Empfindet Zug angenehmer/entspannter als Auto, weil die Zeit genutzt werden kann. (Morgens zum Aufwachen, Teetrinken und Zeitung lesen. Abends zum schlafen)
Im Sommer könnten die 15 km anstatt mit dem Auto mit einem E-Bike zurückgelegt werden. Das wäre eine Verbesserung. Aufgrund von Bequemlichkeit und Unentschlossenheit nimmt die Person immer noch das Auto.

Interview 2
1 Stunde von Tür zu Tür (Zug und Bus/Velo)

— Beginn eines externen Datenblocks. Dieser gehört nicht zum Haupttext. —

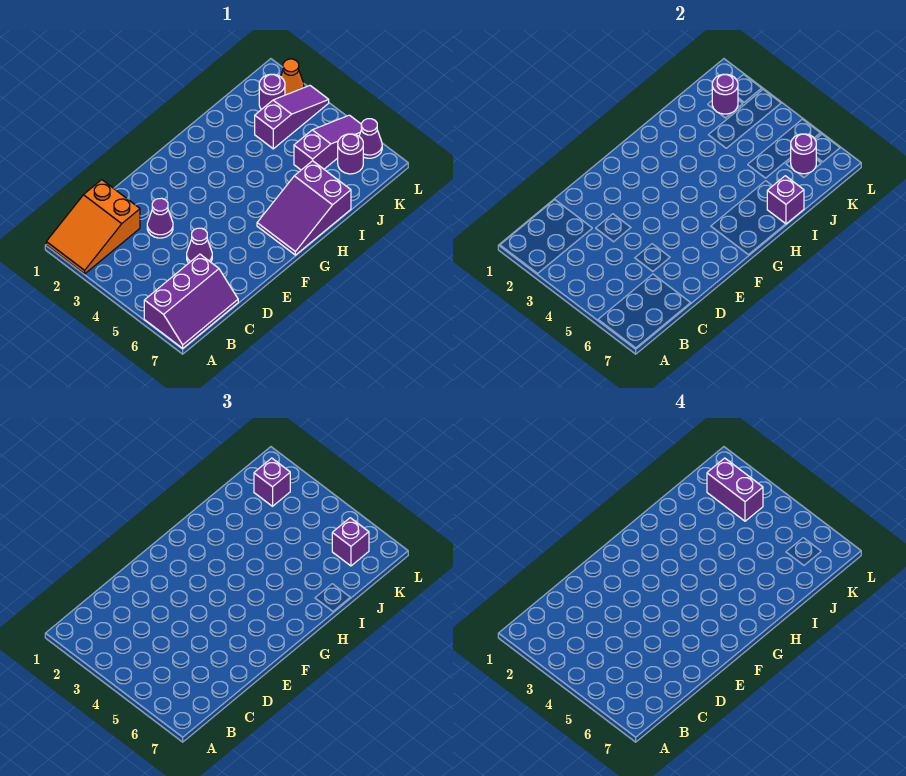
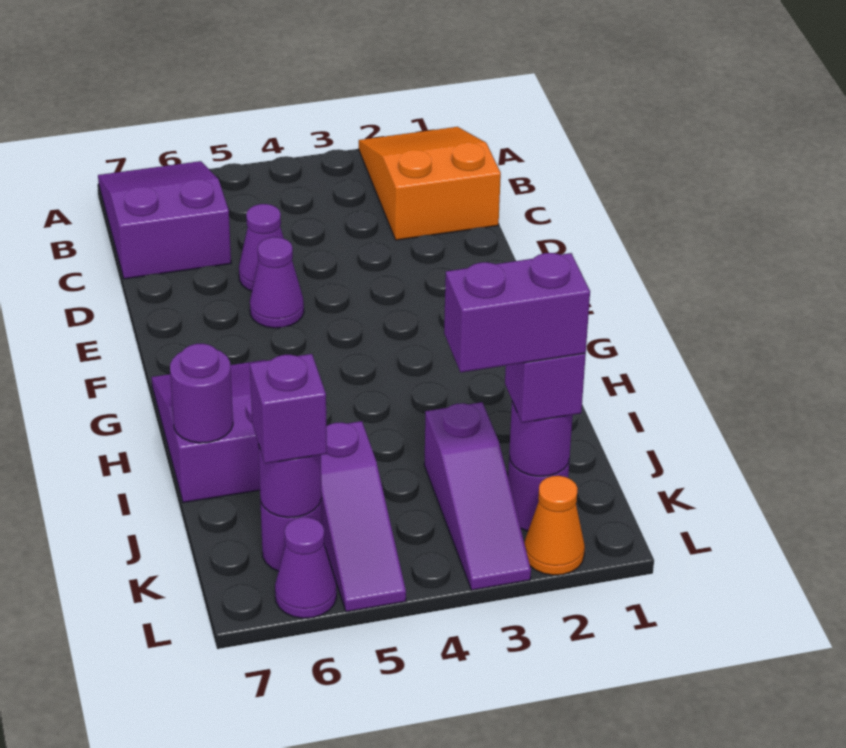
purple 2x3 slope [144,254,238,348] -> purple 2x3 slope turned to [98,161,231,279]
purple 1x1 cone [147,198,173,238] -> purple 1x1 cone moved to [250,237,304,328]
purple 1x1 brick [767,176,804,224] -> purple 1x1 round brick [170,344,233,443]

Nutzt die Zeit um am Morgen aufzuwachen oder noch ein wenig zu schlafen, Musik zu hören und zu lesen. Am Abend wird die Zeit im Zug genutzt um mit dem Handy zu kommunizieren (FB, Telefon, What'up etc.)
Mühsam ist, wenn der Stadtbus Verspätung hat und der Anschlusszug nicht erreicht wird.

Interview 3
1.5 Stunden von Tür zu Tür (Zug und S-Bahn)
Aufgrund von Familie ist ein Ortswechsel im Moment kein Thema.
Nutzt die Zeit im Zug um zu arbeiten oder Zeitung zu lesen.
Um nicht jeden Tag pendeln zu müssen, übernachtet die Person einmal pro Woche vor Ort.
Sofern möglich, wird einmal pro Woche von zuhause aus gearbeitet (Homeoffice).